Determine that the total cost exceeds Jake's budget of Y 2920.
Calculate the new total cost after removing each of the cities: Tianjin ( Y 2987), Wuhan ( Y 3095), and Nanjing ( Y 2863).
Identify that removing Nanjing is the only option that keeps Jake within his budget. Therefore, the answer is Nanjing.
The final answer is c. Nanying N anjin g
Explanation
Calculate Total Cost First, let's calculate the total cost of visiting all the cities on Jake's list. We have: 557 + 681 + 595 + 728 + 449 + 534 = 3544 The total cost is Y 3544.
Compare Total Cost to Budget Jake's budget is Y 2920. Since the total cost Y 3544 exceeds his budget, he needs to remove at least one city from his itinerary. The question asks us to find the cheapest city he can remove to stay within his budget. We are given three options: Tianjin, Wuhan, and Nanjing. Let's examine each option.
Removing Tianjin If Jake removes Tianjin, the new total cost would be: 3544 − 557 = 2987 Since Y 2987 is still greater than Y 2920, removing Tianjin alone is not sufficient.
Removing Wuhan If Jake removes Wuhan, the new total cost would be: 3544 − 449 = 3095 Since Y 3095 is greater than Y 2920, removing Wuhan alone is not sufficient.
Removing Nanjing If Jake removes Nanjing, the new total cost would be: 3544 − 681 = 2863 Since Y 2863 is less than Y 2920, removing Nanjing is sufficient to stay within budget.
Determine the Cheapest City to Remove Now, we need to determine which of the three cities (Tianjin, Wuhan, Nanjing) is the cheapest. Their costs are:
Tianjin: Y 557
Wuhan: Y 449
Nanjing: Y 681 Wuhan is the cheapest at Y 449. However, removing Wuhan alone is not sufficient to stay within budget. Nanjing is the most expensive of the three, but removing it is sufficient to stay within budget. The question asks for the cheapest city that Jake can remove and still stay under budget. Since removing Nanjing allows Jake to stay within budget, we need to check if removing the cheaper cities (Tianjin or Wuhan) would also allow Jake to stay within budget. We already know that removing Tianjin or Wuhan alone is not sufficient. Therefore, the correct answer is Nanjing, as it is the cheapest of the three cities that, when removed, allows Jake to stay within his budget.

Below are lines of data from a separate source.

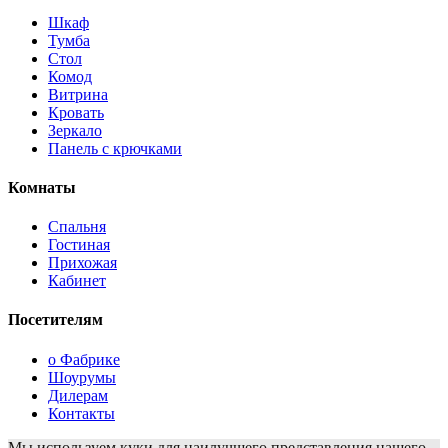
Шкаф
Тумба
Стол
Комод
Витрина
Кровать
Зеркало
Панель с крючками
Комнаты
Спальня
Гостиная
Прихожая
Кабинет
Посетителям
о Фабрике
Шоурумы
Дилерам
Контакты
Мы используем куки для наилучшего представления нашего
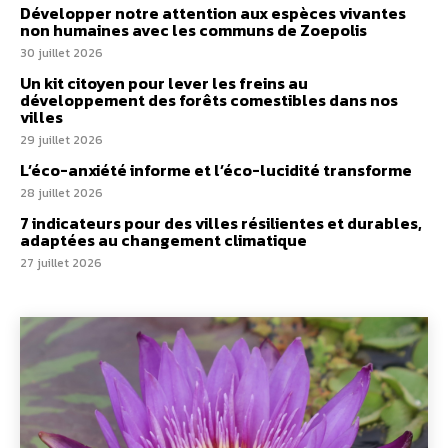
Développer notre attention aux espèces vivantes
non humaines avec les communs de Zoepolis
30 juillet 2026
Un kit citoyen pour lever les freins au
développement des forêts comestibles dans nos
villes
29 juillet 2026
L’éco-anxiété informe et l’éco-lucidité transforme
28 juillet 2026
7 indicateurs pour des villes résilientes et durables,
adaptées au changement climatique
27 juillet 2026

Final Answer Therefore, the cheapest city that Jake can remove from his travel plans and still stay under budget is Nanjing.
Examples
Imagine you're planning a road trip with friends, and each city you want to visit has associated costs like gas, food, and activities. You have a limited budget, so you need to decide which cities to cut from your itinerary to stay within your financial constraints. This problem is similar to figuring out which cities to skip to minimize the overall cost while still having a great trip. By calculating the costs associated with each city and comparing them to your budget, you can make informed decisions about which destinations to remove, ensuring you don't overspend and can still enjoy your vacation.